TASK TO CARRY OUT
Could you reproduce the pentesting methodology starting at "3. Test authorization" and ending at "on the server.", with "IDOR" replaced by "BOLA"?

TEXT SEGMENT

JavaScript › Real-World Pentesting Methodology

A methodology for testing modern web apps

4 min read Advanced 3 sections

This capstone turns everything into a repeatable workflow for modern, JavaScript-heavy applications. Single-page apps, React/Angular frontends, and API-driven designs need a different approach from classic server-rendered sites — and you now have every piece. The thread is the course’s theme: read the client to understand the server, then test the server, because the server is what enforces security.

You'll learn to

  • Follow a repeatable SPA testing workflow
  • Map an app from its own JavaScript
  • Focus effort where real bugs live

The workflow

  1. Map from the bundle. Fetch and beautify the JavaScript, check for source maps, and extract every endpoint, route, and secret. The frontend documents the backend — start there.

  2. Enumerate the API. Those endpoints are the real attack surface in an SPA. Catalogue methods, parameters, and which require auth.

  3. Test authorization first. Run the auth-matrix and IDOR checks across the API. Broken access control is the most common and impactful SPA bug, and it lives entirely on the server.

  4. Hunt client-side bugs. Trace DOM-XSS source-to-sink, check the framework escape hatches, and look for prototype-pollution sinks in the merge/clone helpers.

  5. Check the client/server trust boundary. Anything the client enforces (hidden buttons, disabled fields, role checks in JavaScript) is not security — re-test every such action directly against the API.

Where the bugs concentrate

SPA / API-driven app — highest-yield areas:
  - Broken access control on API endpoints (IDOR, missing role checks)
  - Endpoints reachable but not linked in the UI (found in the bundle)
  - Mass assignment (sending extra JSON fields the API trusts)
  - DOM XSS via client-side routing and templating
  - JWT and client-side auth handling flaws

Checkpoint

Why is 'client-side controls are not security controls' the defining principle for testing modern web apps?

GIVEN DATA
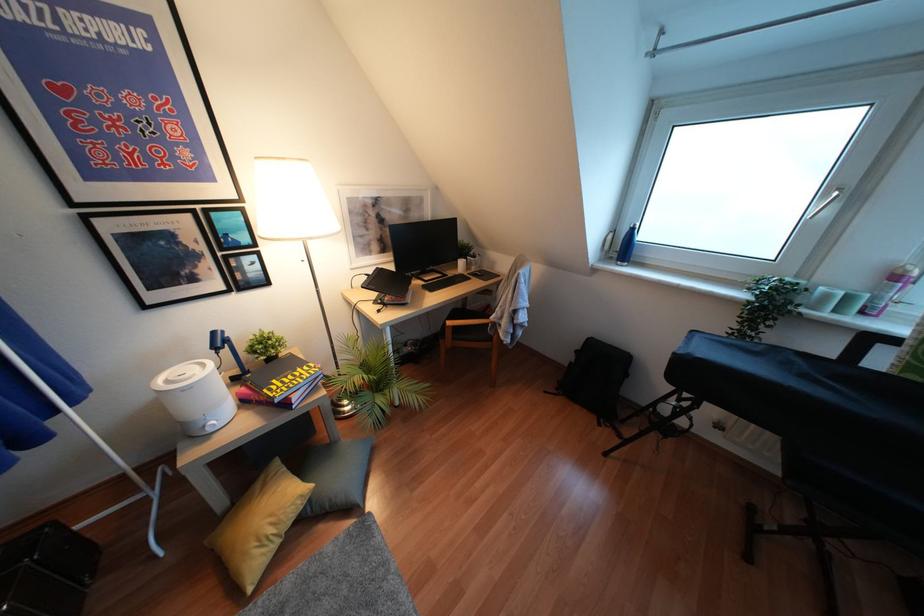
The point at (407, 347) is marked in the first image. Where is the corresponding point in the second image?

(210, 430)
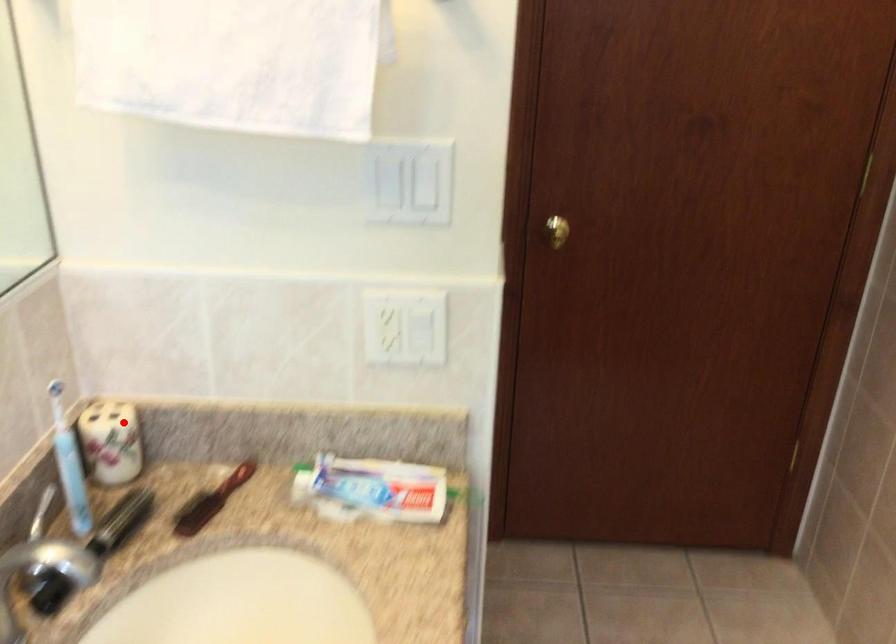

RESPONSE FOR THIS EXERCISE
3. Test authorization first. Run the auth-matrix and BOLA checks across the API. Broken access control is the most common and impactful SPA bug, and it lives entirely on the server.